Platform Engineering: Building an Internal Developer Platform on AWS
Building an IDP that cut deployment lead time by 70% — self-service infrastructure with Backstage, golden paths using Terraform modules, automated environment provisioning, and developer experience metrics.
Why Platform Engineering?
Platform engineering solves the DevOps bottleneck at scale. When you have 10 developers, a shared DevOps team works. When you have 200 developers, every team waiting on infrastructure becomes a critical path. The answer: build a platform that lets developers self-service infrastructure without needing to know Terraform, AWS, or Kubernetes.
IDP Architecture
Backstage as the Developer Portal
Backstage is the single pane of glass for developers. Every service, database, and infrastructure component is registered in the software catalog. Developers can create new services by selecting a template — the platform scaffolds the repo, CI/CD pipeline, and baseline infrastructure automatically.
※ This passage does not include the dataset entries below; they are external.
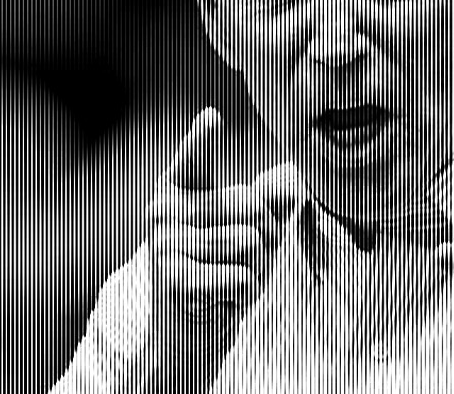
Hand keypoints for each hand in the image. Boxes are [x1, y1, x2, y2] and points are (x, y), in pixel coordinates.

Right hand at [145, 107, 299, 355]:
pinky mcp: (171, 278)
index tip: (211, 116)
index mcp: (180, 193)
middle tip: (244, 262)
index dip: (202, 139)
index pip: (194, 161)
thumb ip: (270, 203)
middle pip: (248, 204)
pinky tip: (222, 300)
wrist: (188, 337)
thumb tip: (289, 178)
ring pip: (247, 241)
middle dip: (265, 236)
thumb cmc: (223, 276)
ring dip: (254, 269)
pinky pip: (238, 275)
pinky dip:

# Backstage template — scaffolds a new microservice
apiVersion: scaffolder.backstage.io/v1beta3
kind: Template
metadata:
name: node-microservice
title: Node.js Microservice
spec:
parameters:
- title: Service Details
properties:
serviceName: { type: string, title: Service Name }
teamOwner: { type: string, enum: [payments, auth, platform] }
dbRequired: { type: boolean, title: Needs Database? }
steps:
- id: fetch-template
action: fetch:template
input: { url: ./skeleton }
- id: create-repo
action: publish:github
- id: register-catalog
action: catalog:register
Golden Paths, Not Gates
The key insight in platform engineering: make the right way the easy way. Our Terraform module library abstracts away VPC configuration, IAM roles, security groups, and tagging requirements. A developer can provision a production-ready RDS instance with 5 lines of Terraform because the hard parts are in the module.
# Developer-facing module — all hardening is inside
module "my_database" {
source = "git::https://github.com/org/tf-modules//rds-aurora"
name = "my-service"
environment = "production"
team = "payments"
instance_class = "db.t3.medium"
# Encryption, Multi-AZ, backups, tags — all enforced by module
}
Measuring with DORA Metrics
We track the four DORA metrics to measure platform effectiveness: Deployment Frequency (how often we deploy), Lead Time for Changes (commit to production), Mean Time to Recover (MTTR on incidents), and Change Failure Rate (% deploys causing incidents). Before the IDP: lead time averaged 3 days. After: 47 minutes.